Now it's 50% even though cosmetically it seems like it'd be fair to say that the family has at least one daughter. The reason is that once I see a girl at the door, I'm slightly more confident in that it's a GG household since a GB or BG household would sometimes show a boy opening the door (assuming the two kids are equally likely to open the door).

P(GG | G at door) = P(G at door | GG) P(GG) / P(G at door)

P(G at door) = 1/2 (by symmetry)

So, P(GG | G at door) = 1 * 1/4 * 2 = 1/2

This is the crux of the "paradox," which is really just an interpretation problem. Most people assume that the question asks exactly your scenario, i.e. if a specific child is selected and it's a girl, what's the probability that the sibling is also a girl? In that case, the event space is just GB or GG, and p(GG)/(p(GB) + p(GG)) = 0.5. (BG is not in the event space because we are conditioning on a specific child being a girl.)

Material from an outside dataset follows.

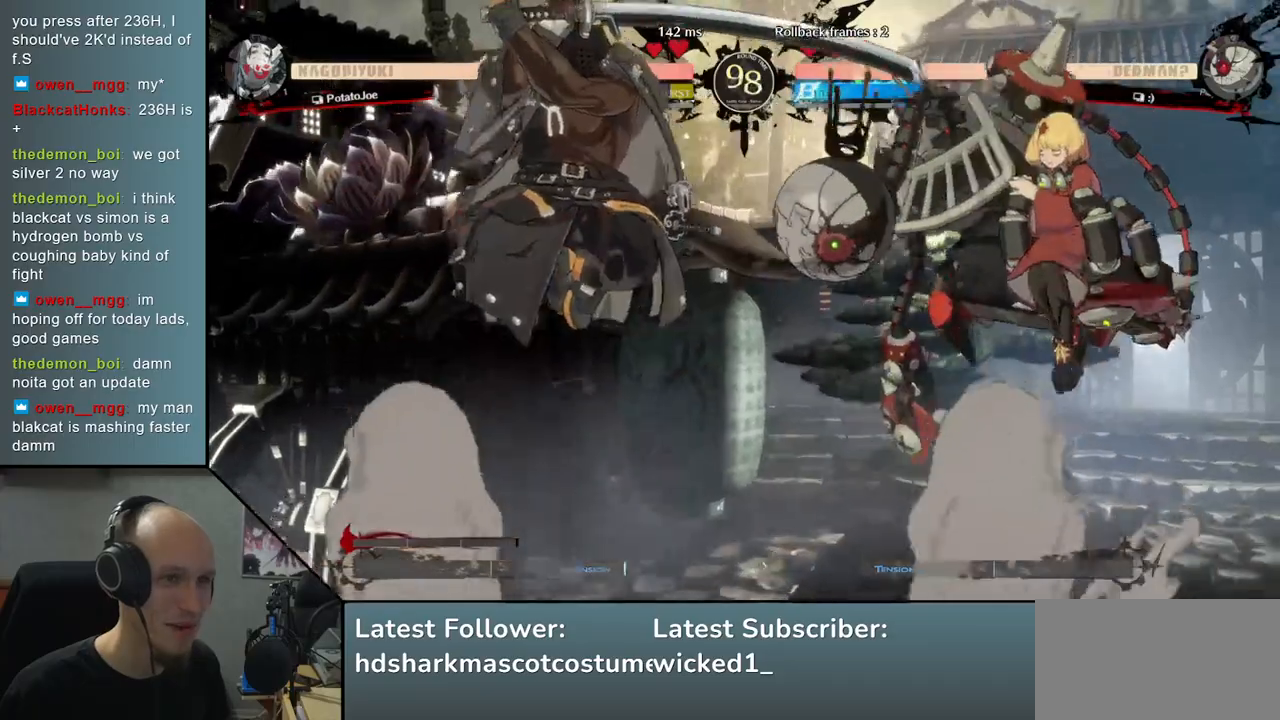
{"buttons": [], "left_stick": "center", "right_stick": "center", "events": [[100, "SQUARE", "down"], [117, "left_stick", "center"], [117, "right_stick", "center"], [200, "SQUARE", "up"]]}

However, if the question is interpreted as "what's the probability of having two girls if we know there aren't two boys," then the event space is GB, BG, GG, and p(GG)/(p(GB) + p(BG) + p(GG)) = 1/3. Both GB and BG are in the event space because we are not conditioning on the sex of one specific child.

You’re making the classic mistake in conflating computing how pathways to conditions can rise from computing conditionals given the current state. There’s absolutely no information theoretical difference between you saying “A girl opened the door” and “I was told the family has a girl.”

Look at the more technical descriptions using conditional probabilities of the Monty Hall problem as it is essentially equivalent. You’re trying to factor in the probability of whether Monty knows if a goat is behind a door when the observable information is that there is an open door with a goat. One you make that observation many things collapse.